Will Mars ever be habitable? Humans are sending three spacecraft as rare window opens to find out
The spacecraft, which are being sent by the US, China and the UAE, will land on or orbit the red planet next year.
Monday 13 July 2020 15:44, UK
Starting this week, humanity is sending a wave of unmanned spacecraft to Mars to see if it was ever habitable and find out if it could be again.
The three spacecraft, which are being sent by the United States, China and the United Arab Emirates, will land on or orbit the red planet next year after at least a six-month journey.
The timing of the launches has been dictated by Mars and Earth's orbits, with a single one-month window opening in July during which the planets are close enough together on the same side of the sun to permit the six-month journey.
If the launches fail or are postponed, this window won't open again for another 26 months.
NASA is sending its six-wheeled Perseverance rover, which is about the size of a car, to drill into the planet and collect rock samples.
The robotic vehicle will explore Mars and test a method for producing oxygen from the Martian atmosphere, which could potentially be used by astronauts living and working on the planet in the future.
Each of the spacecraft being launched this month will need to travel more than 300 million miles (483 million kilometres) before reaching Mars next February.
They aim to examine what the red planet was like billions of years ago when it is believed to have had rivers, lakes and oceans that may have allowed simple, tiny organisms to flourish.
"Trying to confirm that life existed on another planet, it's a tall order. It has a very high burden of proof," said Ken Farley, Perseverance's project scientist based at Caltech in Pasadena, California.
Missions to Mars are rarely successful, and only the US has actually managed to put a spacecraft on the planet's surface - which it has done eight times.
More than half of the spacecraft sent there have either blown up, burned up or crashed into the surface, including China's last attempt - in collaboration with Russia - in 2011.

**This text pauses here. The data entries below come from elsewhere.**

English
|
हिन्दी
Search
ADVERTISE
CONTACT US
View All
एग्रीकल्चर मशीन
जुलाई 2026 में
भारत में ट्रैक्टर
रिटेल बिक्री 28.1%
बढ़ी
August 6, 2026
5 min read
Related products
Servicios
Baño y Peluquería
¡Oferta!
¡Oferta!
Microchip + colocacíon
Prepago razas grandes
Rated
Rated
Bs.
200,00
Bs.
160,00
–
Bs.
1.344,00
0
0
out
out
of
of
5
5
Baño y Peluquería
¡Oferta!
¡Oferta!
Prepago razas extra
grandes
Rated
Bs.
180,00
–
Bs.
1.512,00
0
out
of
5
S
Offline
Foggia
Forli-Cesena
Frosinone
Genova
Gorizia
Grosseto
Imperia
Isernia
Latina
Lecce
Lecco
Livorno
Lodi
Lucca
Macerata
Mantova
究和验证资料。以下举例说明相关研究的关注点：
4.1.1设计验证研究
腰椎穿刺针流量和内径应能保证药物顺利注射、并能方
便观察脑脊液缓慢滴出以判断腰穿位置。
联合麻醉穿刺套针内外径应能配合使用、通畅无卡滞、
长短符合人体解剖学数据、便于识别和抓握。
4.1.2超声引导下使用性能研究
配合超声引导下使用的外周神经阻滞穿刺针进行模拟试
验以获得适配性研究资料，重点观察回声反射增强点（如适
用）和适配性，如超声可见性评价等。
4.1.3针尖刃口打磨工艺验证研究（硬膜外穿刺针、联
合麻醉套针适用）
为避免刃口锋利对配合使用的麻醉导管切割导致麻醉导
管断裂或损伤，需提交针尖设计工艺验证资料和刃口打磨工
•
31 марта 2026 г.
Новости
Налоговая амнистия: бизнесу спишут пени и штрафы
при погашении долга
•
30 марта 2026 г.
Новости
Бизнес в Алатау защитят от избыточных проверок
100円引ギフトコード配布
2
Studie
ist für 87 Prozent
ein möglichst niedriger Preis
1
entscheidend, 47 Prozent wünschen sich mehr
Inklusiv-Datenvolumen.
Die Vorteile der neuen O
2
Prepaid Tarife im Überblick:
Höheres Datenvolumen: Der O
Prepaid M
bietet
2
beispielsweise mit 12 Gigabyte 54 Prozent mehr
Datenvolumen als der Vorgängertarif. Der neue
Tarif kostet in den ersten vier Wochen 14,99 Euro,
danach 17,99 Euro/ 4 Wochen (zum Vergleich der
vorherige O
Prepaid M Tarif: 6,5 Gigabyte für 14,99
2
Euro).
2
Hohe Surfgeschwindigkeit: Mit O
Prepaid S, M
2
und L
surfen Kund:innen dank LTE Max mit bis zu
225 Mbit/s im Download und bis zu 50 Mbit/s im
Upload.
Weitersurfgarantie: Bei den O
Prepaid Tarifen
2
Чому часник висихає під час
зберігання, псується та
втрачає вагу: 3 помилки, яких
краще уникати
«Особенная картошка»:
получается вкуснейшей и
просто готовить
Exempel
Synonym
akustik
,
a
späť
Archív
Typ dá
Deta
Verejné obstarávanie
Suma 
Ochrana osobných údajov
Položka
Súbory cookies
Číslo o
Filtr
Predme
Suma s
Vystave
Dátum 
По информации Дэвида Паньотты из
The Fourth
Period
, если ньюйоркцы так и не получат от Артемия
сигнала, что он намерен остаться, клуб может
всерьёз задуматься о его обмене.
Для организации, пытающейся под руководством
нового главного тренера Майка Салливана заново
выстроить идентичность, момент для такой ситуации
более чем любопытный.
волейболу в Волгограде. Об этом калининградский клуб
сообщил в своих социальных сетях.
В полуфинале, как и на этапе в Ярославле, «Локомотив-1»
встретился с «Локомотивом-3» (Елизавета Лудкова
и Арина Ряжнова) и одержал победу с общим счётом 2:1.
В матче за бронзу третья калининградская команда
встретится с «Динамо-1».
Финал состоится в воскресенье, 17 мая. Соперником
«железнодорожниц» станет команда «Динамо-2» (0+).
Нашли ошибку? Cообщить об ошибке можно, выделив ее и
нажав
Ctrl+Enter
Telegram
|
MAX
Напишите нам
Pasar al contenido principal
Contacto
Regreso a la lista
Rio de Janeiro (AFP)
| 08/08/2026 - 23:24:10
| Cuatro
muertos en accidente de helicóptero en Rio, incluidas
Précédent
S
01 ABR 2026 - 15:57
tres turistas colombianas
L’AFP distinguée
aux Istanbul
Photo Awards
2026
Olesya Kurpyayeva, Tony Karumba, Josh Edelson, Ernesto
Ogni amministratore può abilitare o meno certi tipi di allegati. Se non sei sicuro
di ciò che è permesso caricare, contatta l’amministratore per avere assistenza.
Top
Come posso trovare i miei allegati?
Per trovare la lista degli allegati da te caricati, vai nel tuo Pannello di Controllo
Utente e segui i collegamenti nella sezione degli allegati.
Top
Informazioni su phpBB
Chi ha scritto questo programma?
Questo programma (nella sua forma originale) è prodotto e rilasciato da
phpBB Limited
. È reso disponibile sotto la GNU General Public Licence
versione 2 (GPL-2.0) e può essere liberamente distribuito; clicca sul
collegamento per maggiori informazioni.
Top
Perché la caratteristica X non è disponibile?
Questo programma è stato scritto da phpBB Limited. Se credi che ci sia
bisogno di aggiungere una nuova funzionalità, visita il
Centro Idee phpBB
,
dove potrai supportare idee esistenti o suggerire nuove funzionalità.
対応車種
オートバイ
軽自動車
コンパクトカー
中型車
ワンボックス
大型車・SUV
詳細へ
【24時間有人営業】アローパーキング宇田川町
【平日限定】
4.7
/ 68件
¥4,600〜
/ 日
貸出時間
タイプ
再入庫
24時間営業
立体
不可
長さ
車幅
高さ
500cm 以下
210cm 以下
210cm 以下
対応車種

China's space agency hasn't released many details about its launch or mission, although it is called Tianwen, which means Questions for Heaven.
The first spacecraft to launch during this window will be the UAE's, named Amal - meaning Hope in Arabic - which is scheduled to launch from Japan this Wednesday.
"The UAE wanted to send a very strong message to the Arab youth," project manager Omran Sharaf said. "The message here is that if the UAE can reach Mars in less than 50 years, then you can do much more."
Amal will be controlled from Dubai and will study the Martian atmosphere and climate from a high-orbit altitude.
China's Tianwen lander is then expected to launch on 23 July.
NASA's launch is currently scheduled for 30 July and the Perseverance rover is intended to touch down in an ancient river delta and former lake on the Martian surface known as the Jezero Crater.
Both NASA and China's spacecraft will need to plummet through the Martian atmosphere before landing, something which NASA's teams have dubbed the "seven minutes of terror" considering the high rate of failure to land on the planet.
Jezero Crater is full of obstacles and dangers to the rover, including boulders, cliffs, sand dunes and depressions, any one of which could end the mission.
NASA hopes its brand-new guidance and parachute-triggering technology will help steer the rover away from these hazards but its controllers back on Earth will be helpless.
Radio transmissions from Mars take 10 minutes to reach Earth so by the time the controllers see Perseverance has entered the atmosphere, it will have either already landed or been destroyed.
The remnants of microbial life on Mars could have left telltale marks in the sediment layers which Perseverance will drill down into.
After drilling into the best rocks the rover will cache about half a kilogram of rock sample in dozens of titanium tubes that will be collected by another rover in approximately a decade's time.
Both Perseverance and the Chinese rover will also use radar to scan beneath the surface of the planet, searching for any underground pools of water that might exist there.
Perseverance is also equipped with a miniature helicopter which weighs just 4lb (1.8kg) and will be the first rotorcraft to fly on another planet.
NASA intends to send the first woman to the moon in 2024 and from there the first astronauts to Mars in the 2030s, and so some samples of its spacesuit material are also being sent with Perseverance to analyse how they stand up against the Martian environment.